McCarthy and House Republicans had been refusing to raise the debt ceiling without any cuts in federal spending, claiming the national debt is out of control and needs to be reined in. Republican lawmakers, however, played a large role in the debt, voting to pass a massive tax bill and multiple COVID-19 packages that added $7.8 trillion in debt during former President Donald Trump’s tenure, according to a report from ProPublica.

In remarks prepared for his State of the Union address in February, Biden asked Republicans to agree that they would not force cuts to Social Security and Medicaid in exchange for raising the debt ceiling:

Let us commit here tonight that the full faith and credit of the United States of America will never, ever be questioned. Some of my Republican friends want to take the economy hostage unless I agree to their economic plans. All of you at home should know what their plans are. Instead of making the wealthy pay their fair share, some Republicans want Medicare and Social Security to sunset every five years. That means if Congress doesn’t vote to keep them, those programs will go away. Other Republicans say if we don’t cut Social Security and Medicare, they’ll let America default on its debt for the first time in our history. I won’t let that happen. Social Security and Medicare are a lifeline for millions of seniors.

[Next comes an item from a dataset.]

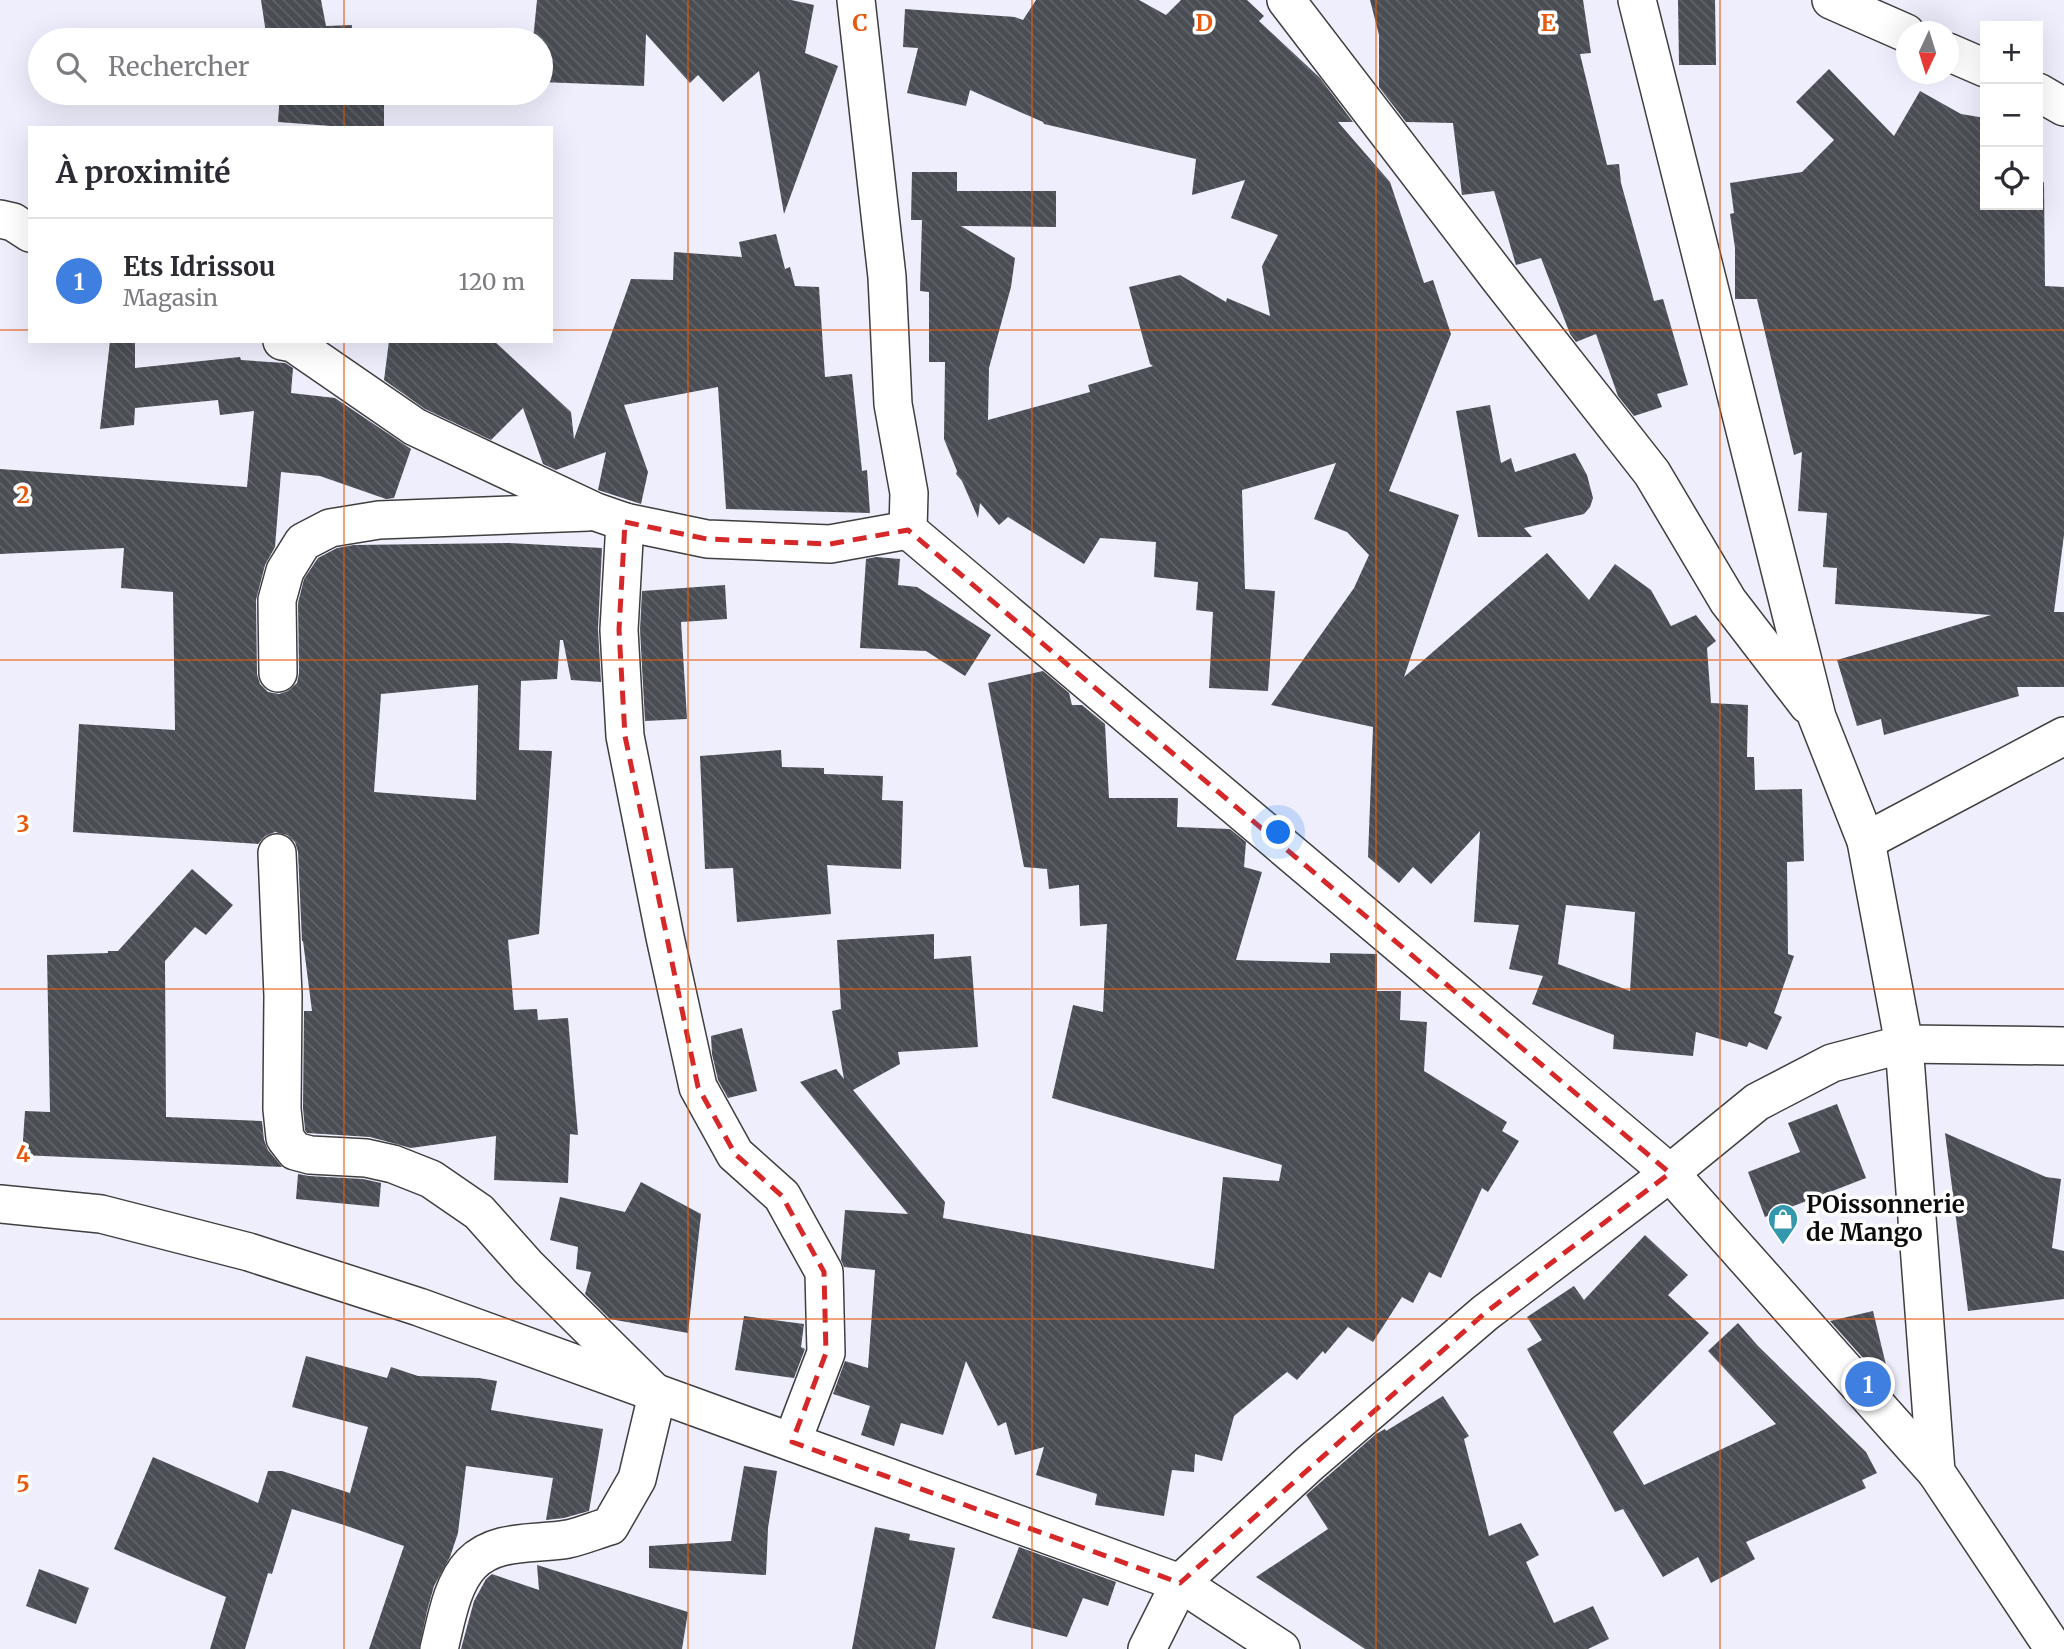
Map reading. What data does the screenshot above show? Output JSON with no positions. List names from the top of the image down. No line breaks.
{"places":{"shop":["POissonnerie de Mango"]},"north":"bottom","page":{"map_buttons":["+","−"],"search":"Rechercher","heading":"À proximité","list":[{"mark":"1","name":"Ets Idrissou","note":"Magasin","value":"120 m"}],"pins":"1"},"grid":{"columns":["C","D","E"],"rows":["2","3","4","5"]}}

When Republicans booed Biden’s comments, he ad libbed, “As we all apparently agree, Social Security and Medicare is off the books now, right?”

As a result of Social Security and Medicare cuts being taken off the table during the debt ceiling negotiations, White House concessions to House Republicans were confined to caps on discretionary spending for the next two years, some cuts to IRS funding, and new work requirements for food stamps.

Republican hard-liners have railed against the deal, which would suspend the debt limit through January 2025, after which it would raise the cap by one percent, saying it did not make enough cuts.

“No. Republican. Should. Support. This,” Rep. Chip Roy, a Texas Republican leading the opposition to the deal, tweeted on Tuesday.

Combined, Social Security and Medicare account for nearly one-third of the federal budget, according to data from the Treasury Department.

But cutting funding to the programs, which provide retirement, survivor, disability and health care benefits to Americans, is deeply unpopular among voters.

An Associated Press poll published in April found 79 percent of voters oppose cutting Social Security benefits or raising the eligibility age, while 70 percent oppose raising the Medicare eligibility age from 65 to 67.

A Fox News poll from March found that 71 percent of voters thought it was more important to keep the Social Security and Medicare programs funded at current levels than to reduce the deficit.

Democrats have applauded Biden for the deal he negotiated.

“I commend President Biden for his leadership in fending off devastating cuts and protecting Social Security, Medicare, and Medicaid,” Rep. Kevin Mullin (D-CA) tweeted early Thursday morning.

Reprinted with permission from American Independent.